The grim task of analyzing many of the drownings falls to the county's Child Abuse and Death Review Committee, a state-mandated group that includes representatives from the sheriff's office, the Healthy Start Coalition and the Florida Department of Health, among others.

Last week, the committee agreed to work on new recommendations for prevention measures. One area of concern: reaching part-time child minders like grandparents, other relatives and family friends. About half of the 2018 deaths in Hillsborough occurred when the child was in the care of a relative or friend.

"We don't always have access to the grandparents or other caregivers," said committee co-chairwoman Jane Murphy, who is also executive director of Healthy Start. "A lot of the time, these kids are with a grandmother or uncle. Someone has to be really vigilant about watching them."

Eleven months after Daniel's death in February, the emotion is still raw when Dionne Samuel talks about the loss of her son.

In the weeks that followed his death, she struggled to keep her life together. She blamed herself for not being there and questioned whether he died because she didn't deserve such a good child. She dropped out of her classes to become a registered nurse and her relationship with her mother was strained.

Worst of all was no longer being Daniel's mom.

She misses the way he would run to the door for a hug and kiss when she came home , how he would name every color of every item of clothing when she was getting him dressed.

"You lose your role," she said. "You don't get to get up and make breakfast. It's hard transitioning from being someone doing everything to doing nothing."

For months afterward, she felt like a spectator in her own life, there physically but not connected or "in tune." In August, Samuel resumed her nursing studies but even her job is sometimes a reminder of the "sweet" young boy whose daycare teacher said was the only child who knew all his classmates' names. She wants parents to know they need to get their children swimming lessons even if they don't have a pool.

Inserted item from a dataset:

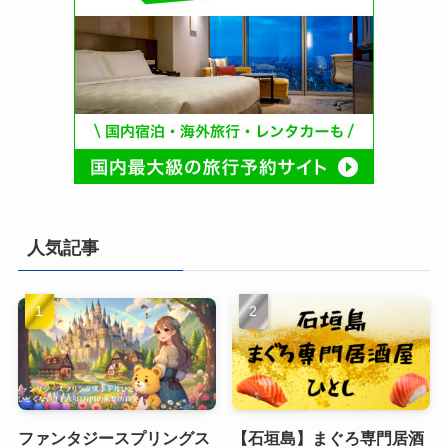
人気記事
ファンタジースプリングス
【石垣島】まぐろ専門居酒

"To have to go in and take care of other children when you weren't there for your own child, that's very hurtful," she said. "I didn't get to do CPR or anything, or check for a pulse. It was too late."

Just four days into 2019, Florida recorded its first child drowning of the new year.

Kayden Bond slipped away from a sleeping great-grandparent at a Bradenton home and got out of the house through the sliding doors. The 3-year-old boy was found at the bottom of the pool.

Contact Christopher O'Donnell at codonnell@tampabay.com or at (813) 226-3446. Follow @codonnell_Times.

Keeping children safe:

• Pool owners can install fences with a lock and self-closing gate to keep children away from the pool when an adult is not present. • Installing door alarms can alert a parent or caregiver that an exterior door has been opened, especially if the door has access to any body of water like retention ponds, canals or even fountains. • Young children can drown in as little as one inch of water. Ensure bathtubs, mop buckets & inflatable pools are drained after each use. • Always provide adult supervision for children in or around water. Children drown silently and in as little as 20 seconds. Designating a "water watcher" is a simple measure that ensures an adult is supervising children at all times when they are in or around water. • Enrolling children in formal swimming lessons reduces their lifetime chances of drowning by 88 percent. • Become CPR Certified. A drowning victim has a significantly increased chance of a positive outcome if CPR is started immediately versus waiting for first responders to arrive.